Ноябрьским ветреным темным вечером, уже изрядно выпив и закусив, мы мчались на двух машинах по Садовому кольцу. Все молоды, полны энергии, возбуждены. У площади Восстания Магистр в залихватском упоении «режиссирует» – открывает до отказа окно заднего сиденья (он сидит там), дает знак ехать второй машине с такой же бешеной скоростью, рядом, бок о бок, с открытым окном и на ходу перелезает из одной машины в другую. Аплодисменты! В машинах хлопают пробки шампанского! Ура! Цирковой номер на Садовом кольце без подстраховки!
Вламываемся в кооператив Большого театра. Стол, как всегда, а-ля фуршет, хлопают двери, изо всех квартир входят и выходят балетные женщины, все по первой позиции, невысокие, жилистые, манерные. Мужчины – скульптурные, с низкими лбами, статичные. Огромная комната – приглушенный свет, тихо играет блюз, все танцуют. Я сижу на диване с множеством маленьких шелковых подушечек и чихаю. Простужена и, наверное, температура. Рядом маленький столик, на нем – соленые орешки, коньяк, фрукты. Я постоянно пью коньяк, который наливает мне Магистр: мол, надо лечиться, Татьяна Николаевна! Андрюша под блюз обнял чернющую с огромным мохнатым хвостом тощую балерину и танцует, покачиваясь с одного бока на другой. Она повисла на нем, положила на его шею две свои «грабли» и целует, целует, целует его. Вот уже впилась в губы, как пиявка, – боже, какой у нее страшный нос. Это не нос! Это шнобель!
– Татьяна Николаевна, коньячку, полечиться, – сказал Магистр и налил мне опять на дно коньячной рюмки. Выпили. Несмотря на простуду и большое количество бродящего во мне коньяка, я разглядела, что пышный мохнатый хвост… О! Опять впилась! Сука!.. Это шиньон и прицеплен он на ее нахальную башку шпильками! Полумрак, блюз играет, а балетная сволочь на моих глазах, в метре от меня, отнимает у меня моего Андрюшку!
– Татьяна Николаевна, еще за здоровье! – чокнулся со мной Магистр.
«А этот спаивает, – мысленно пронеслось у меня в голове. – Хочет посмотреть, что будет». Блюз играет, последняя капля коньяка… и я поставленным голосом, громко, как объявляют на вокзалах, задаю вопрос Андрюшиной партнерше, которая вот сейчас уже ляжет с ним на пол: «Девушка!.. вы… вы… Да, вы!».
Она гордо повернула голову ко мне.
– Да! – вызывающе ответила она.
– Вы знаете, что такое атомная бомба?
– Да!
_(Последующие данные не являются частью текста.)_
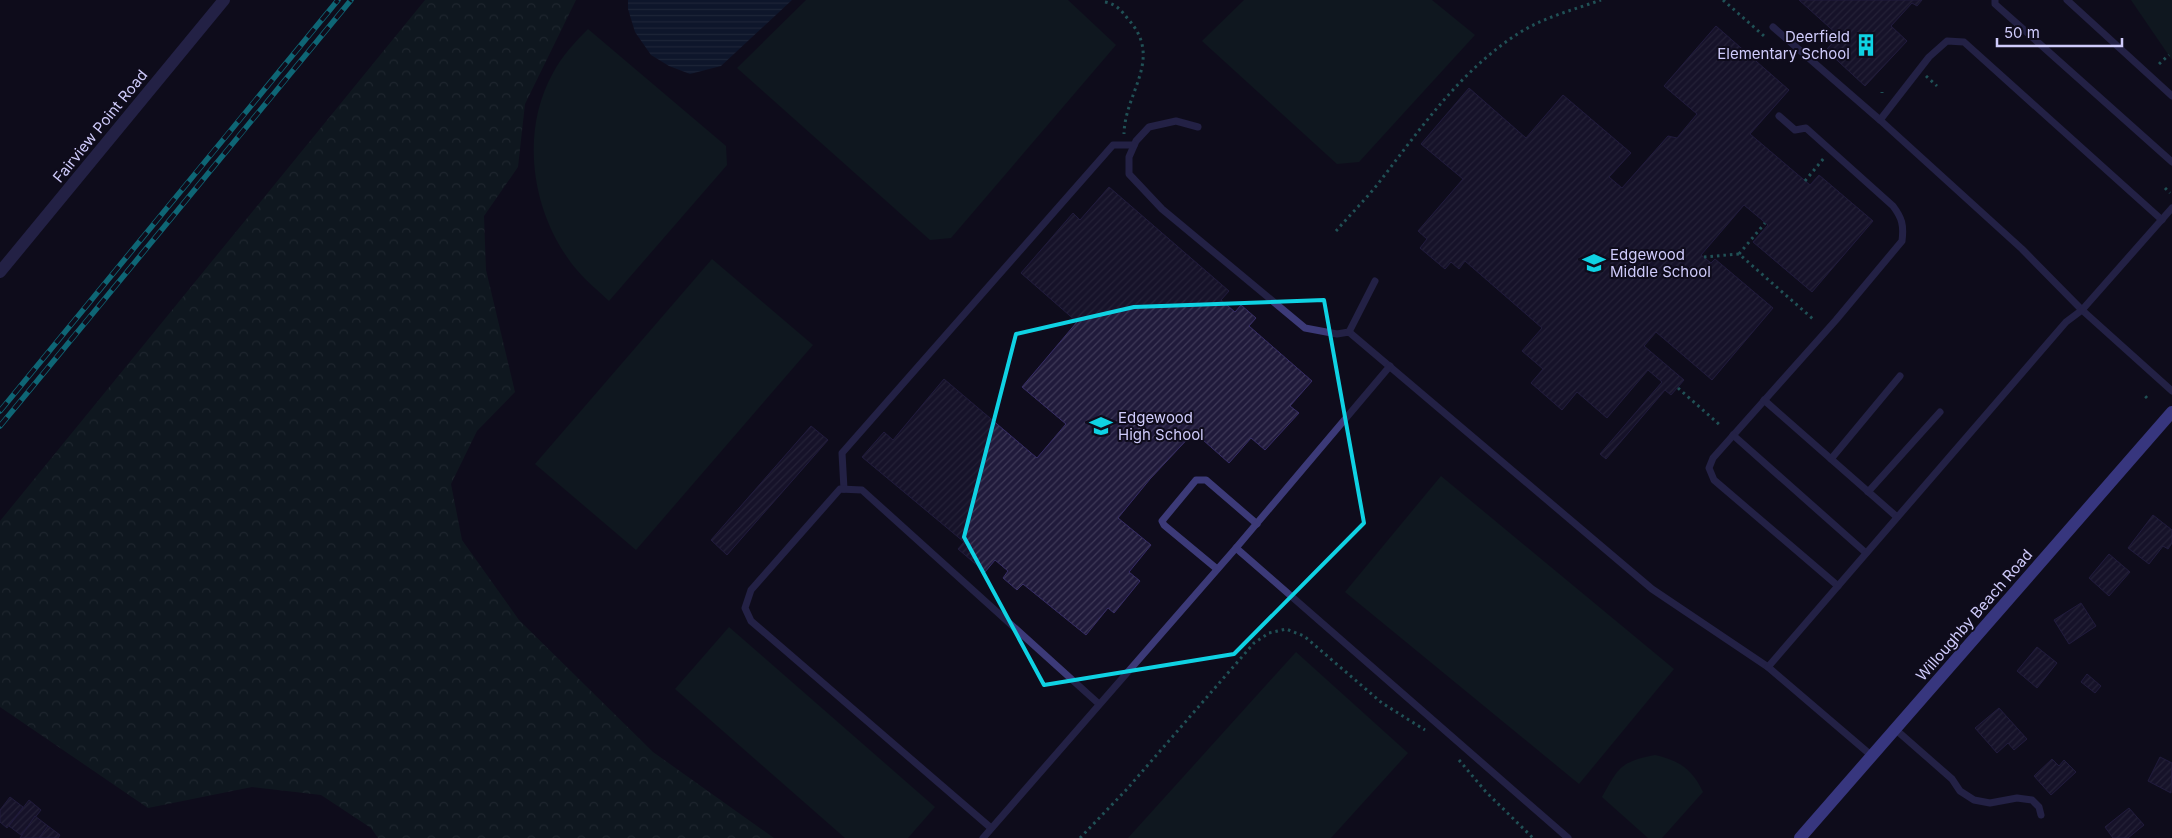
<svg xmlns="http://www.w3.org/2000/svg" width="2172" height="838" font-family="Inter,sans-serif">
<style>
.forest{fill:url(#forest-crowns)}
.green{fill:#102524}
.water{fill:url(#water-rules)}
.building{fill:url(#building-hatch);stroke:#372d66}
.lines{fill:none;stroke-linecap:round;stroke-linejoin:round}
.path{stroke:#35a59d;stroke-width:3;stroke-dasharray:2.5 4;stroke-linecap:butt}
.lane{stroke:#3c3a78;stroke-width:7}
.street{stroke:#3c3a78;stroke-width:12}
.secondary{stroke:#6968f5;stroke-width:12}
.rail-casing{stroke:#0fd2e3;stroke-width:5.5}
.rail{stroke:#0f0c1c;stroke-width:4;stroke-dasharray:11;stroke-linecap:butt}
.marked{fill:none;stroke:#0fd2e3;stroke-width:4;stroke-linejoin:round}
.labels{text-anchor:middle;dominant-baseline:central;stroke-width:4;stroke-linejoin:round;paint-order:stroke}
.poi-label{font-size:15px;fill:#cfcbfb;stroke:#0f0c1c;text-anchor:start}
.street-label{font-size:15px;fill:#cfcbfb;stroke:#0f0c1c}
</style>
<defs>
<pattern id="forest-crowns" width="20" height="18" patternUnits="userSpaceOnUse" patternTransform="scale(1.25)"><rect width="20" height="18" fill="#102524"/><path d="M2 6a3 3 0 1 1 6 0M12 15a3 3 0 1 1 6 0" fill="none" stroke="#324345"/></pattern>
<pattern id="water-rules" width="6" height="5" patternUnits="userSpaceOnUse" patternTransform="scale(1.25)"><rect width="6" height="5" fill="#0e223e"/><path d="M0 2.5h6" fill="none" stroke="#30415b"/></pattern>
<pattern id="building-hatch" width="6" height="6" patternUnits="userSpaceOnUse" patternTransform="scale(1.25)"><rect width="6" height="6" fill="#201a3b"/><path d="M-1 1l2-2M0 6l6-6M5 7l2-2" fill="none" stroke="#3f3a58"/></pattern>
</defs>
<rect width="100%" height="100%" fill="#0f0c1c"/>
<polygon class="forest" points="425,0 576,0 525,104 518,167 484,216 486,270 515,392 477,431 451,484 462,540 519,620 653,752 774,838 378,838 371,828 321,795 252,787 148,808 0,707 0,521"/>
<g class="green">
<polygon points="806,0 1068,0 1116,45 951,238 930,240 737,68"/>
<polygon points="1244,0 1432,0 1475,35 1359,162 1337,164 1202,41"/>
<polygon points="2131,0 2172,0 2172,60"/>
<path d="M588,29L726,146L727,165L609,301C594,287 578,274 567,257C531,205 521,130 553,73C562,56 575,42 588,29Z"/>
<polygon points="712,259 813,345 636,550 535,464"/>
<polygon points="1441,476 1674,669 1579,784 1345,592"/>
<polygon points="729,627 935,807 908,838 845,838 675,689"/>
<polygon points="1296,652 1408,753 1331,838 1128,838"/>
<path d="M1655,755C1680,761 1692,769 1703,792L1662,838H1648L1602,797C1619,767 1620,762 1655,755Z"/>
</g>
<polygon class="water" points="628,0 792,0 721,66 690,74 669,66 651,55 635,32 628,9"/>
<g class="building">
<polygon points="1799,0 1922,0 1917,6 1912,3 1891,26 1907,41 1865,86 1826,50 1839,36"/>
<polygon points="1716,26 1789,90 1750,134 1810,185 1819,175 1873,221 1812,292 1753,242 1768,225 1744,205 1701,255 1711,263 1715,259 1773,308 1712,380 1656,332 1644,346 1684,380 1671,395 1665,390 1606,459 1600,454 1662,382 1648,370 1607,418 1577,392 1562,410 1531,383 1543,369 1522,351 1542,328 1465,261 1459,269 1451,262 1445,269 1420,248 1427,239 1418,231 1463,179 1421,144 1469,88 1526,138 1563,95 1631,153 1609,177 1622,188 1668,136 1677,138 1697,114 1664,86"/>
<polygon points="1109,187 1229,291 1221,300 1235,312 1241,305 1256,318 1249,326 1312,381 1290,406 1299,413 1265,450 1251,438 1229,463 1194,432 1150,479 1118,518 1151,545 1129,572 1140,581 1114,613 1108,608 1086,635 1023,584 1017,590 1003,578 1008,571 995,560 985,572 958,549 964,542 862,457 884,432 893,440 944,379 1037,458 1066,424 1022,387 1077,322 1021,273 1073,213 1080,220"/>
<polygon points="811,426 828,440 727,555 711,540"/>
<polygon points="2153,515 2172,530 2172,543 2168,549 2163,546 2149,564 2128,548"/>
<polygon points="2109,554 2130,572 2109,596 2089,578"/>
<polygon points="2081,603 2096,626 2069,644 2054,620"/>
<polygon points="2037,647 2057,663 2037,688 2017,671"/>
<polygon points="2087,674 2101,686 2095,693 2081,682"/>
<polygon points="1999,708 2027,739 2014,750 2008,743 1997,753 1975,728"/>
<polygon points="2160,757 2172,763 2171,793 2148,781"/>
<polygon points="2052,759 2059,766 2064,760 2076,772 2051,795 2034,776"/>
<polygon points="10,797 23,807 7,828 0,822 0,810"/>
<polygon points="29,800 41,810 21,835 9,826"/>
<polygon points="2129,808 2144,825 2128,838 2113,838 2105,827"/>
<polygon points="35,816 48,826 39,838 20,838"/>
<polygon points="48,826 60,835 58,838 39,838"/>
</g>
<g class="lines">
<g class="path">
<polyline points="1723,0 1764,36"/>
<path d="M1105,2C1116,4 1121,10 1128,19C1164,59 1125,91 1124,134"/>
<polyline points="2159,64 2169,55"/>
<polyline points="1926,76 1937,86"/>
<polyline points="1882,93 1882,92"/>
<polyline points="1805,181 1824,158"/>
<polyline points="2165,188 2170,193"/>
<path d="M1336,231C1349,216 1364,201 1377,185C1419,131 1458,73 1516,35C1541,18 1573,10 1601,0"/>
<polyline points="1739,254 1765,223"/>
<polyline points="1704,257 1739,254 1813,319"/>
<polyline points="1678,388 1721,426"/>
<polyline points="2147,398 2145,396 2147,394"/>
<polyline points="1459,760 1486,792 1533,838"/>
<polyline points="1080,838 1127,789 1254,643 1269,633 1286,629 1304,636 1382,703 1425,730"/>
</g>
<g class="lane">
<polyline points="1995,0 1995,4 2172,162"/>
<polyline points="2067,0 2172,96"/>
<polyline points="1773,27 1880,120"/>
<path d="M1779,116L1795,130L1806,128L1893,206C1902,218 1904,225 1902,241L1836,320L1713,458L1709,468L1714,480L1838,586"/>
<polyline points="1198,127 1176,121 1149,127 1136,141 1129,157 1129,174 1162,209 1305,328 1337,334 1349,332 1652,589 1768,667 1872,756"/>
<polyline points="2162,220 1964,42 1947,41 1929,57 1880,120 2022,249 2082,310 2172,391"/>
<polyline points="1349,332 1375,281"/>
<polyline points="1764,400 1897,517"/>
<polyline points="1733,435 1866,553"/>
<polyline points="1831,459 1900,376"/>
<polyline points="844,489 842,453 1113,145 1134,145"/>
<polyline points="1868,492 1940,412"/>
<polyline points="1236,548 1568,838"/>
<polyline points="1217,569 1164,525 1162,521 1196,480 1206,480 1257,524"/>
<polyline points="1768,667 2066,322 2082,310 2172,208"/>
<polyline points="1895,729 1952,779 1960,791 1974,800 1990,803 2017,798 2032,800 2039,807 2041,815"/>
<polyline points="991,828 751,621 745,608 751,590 840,489 862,490 1099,704"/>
<polyline points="983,838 1236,548 1390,366"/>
</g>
<polyline class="street" points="0,272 224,0"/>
<polyline class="secondary" points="1800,838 2172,412"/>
<defs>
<g id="rail">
<polyline points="0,411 338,0"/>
<polyline points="0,426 351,0"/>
</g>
</defs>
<use href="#rail" class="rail-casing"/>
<use href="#rail" class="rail"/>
</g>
<path d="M0 0H2172V838H0ZM1324,300L1364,523L1234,654L1044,685L964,537L1016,334L1134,307Z" fill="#0f0c1c" fill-opacity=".55" fill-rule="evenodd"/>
<path class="marked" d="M1324,300L1364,523L1234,654L1044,685L964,537L1016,334L1134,307Z"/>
<defs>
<symbol id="building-bare" viewBox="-9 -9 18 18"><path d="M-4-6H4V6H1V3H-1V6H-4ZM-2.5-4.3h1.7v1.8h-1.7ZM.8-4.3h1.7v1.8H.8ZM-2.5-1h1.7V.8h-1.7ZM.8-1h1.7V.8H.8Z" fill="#0fd2e3" stroke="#0f0c1c" stroke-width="2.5" paint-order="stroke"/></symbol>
<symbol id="school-bare" viewBox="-9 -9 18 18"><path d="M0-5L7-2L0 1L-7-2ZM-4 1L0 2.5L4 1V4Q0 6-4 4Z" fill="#0fd2e3" stroke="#0f0c1c" stroke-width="2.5" paint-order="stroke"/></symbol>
</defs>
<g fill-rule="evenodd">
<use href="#building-bare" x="1850" y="29" width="32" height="32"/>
<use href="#school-bare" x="1578" y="247" width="32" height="32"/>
<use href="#school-bare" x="1085" y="410" width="32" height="32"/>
</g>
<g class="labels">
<g class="poi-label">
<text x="1850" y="36" text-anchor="end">Deerfield<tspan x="1850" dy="17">Elementary School</tspan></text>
<text x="1610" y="254">Edgewood<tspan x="1610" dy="17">Middle School</tspan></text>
<text x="1118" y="417">Edgewood<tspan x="1118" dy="17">High School</tspan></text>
</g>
<g class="street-label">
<text transform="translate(100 126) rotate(-51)">Fairview Point Road</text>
<text transform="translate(1974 615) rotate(-49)">Willoughby Beach Road</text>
</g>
</g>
<path d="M1997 38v8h125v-8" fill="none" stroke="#cfcbfb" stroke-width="2.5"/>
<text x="2004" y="38" font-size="15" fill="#cfcbfb" stroke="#0f0c1c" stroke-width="4" paint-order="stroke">50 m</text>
</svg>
Знаю!
– Так вот, вы страшнее атомной бомбы! – я встала с дивана, чуть качнувшись, подошла к ней, неожиданно сорвала с ее головы пышный, мохнатый шиньон и, подбросив его к потолку, опять уселась на диван. На ее голове торчал хвостик в виде маленькой жидкой запятой. Она с ревом выбежала из комнаты – все бросились за ней.
– Налить глоточек, Татьяна Николаевна? – спросил рядом сидевший Магистр.
– Налить. И выпить.
Не успела я поднести бокал к лицу, влетел Андрей:
– Как тебе не стыдно! До чего ты довела человека! Она рыдает… не может остановиться… ей дают капли…
– Ей надо шиньон дать, а не капли… вот он валяется… – неотчетливо произнесла я.
– Ты совсем пьяная!
– Не совсем. Когда буду совсем, тогда вообще ни одной головы не останется…
«Мело, мело по всей земле… во все пределы… Свеча горела на столе, свеча горела…» Мороз ткал узоры на окнах, на столике стояла белая свеча в бронзовом подсвечнике. Мягкий воск стекал вниз, образуя маленькие сталактиты. Было тихо. Иногда, как крылья бабочки, шуршала страница. В нашу жизнь вошел Юрий Живаго, Лара, их любовь, гражданская война… Поставив подушки вертикально к стене, облокотившись на них, мы впились в роман Пастернака «Доктор Живаго». Нам дали его на два дня, подпольно – он был запрещен.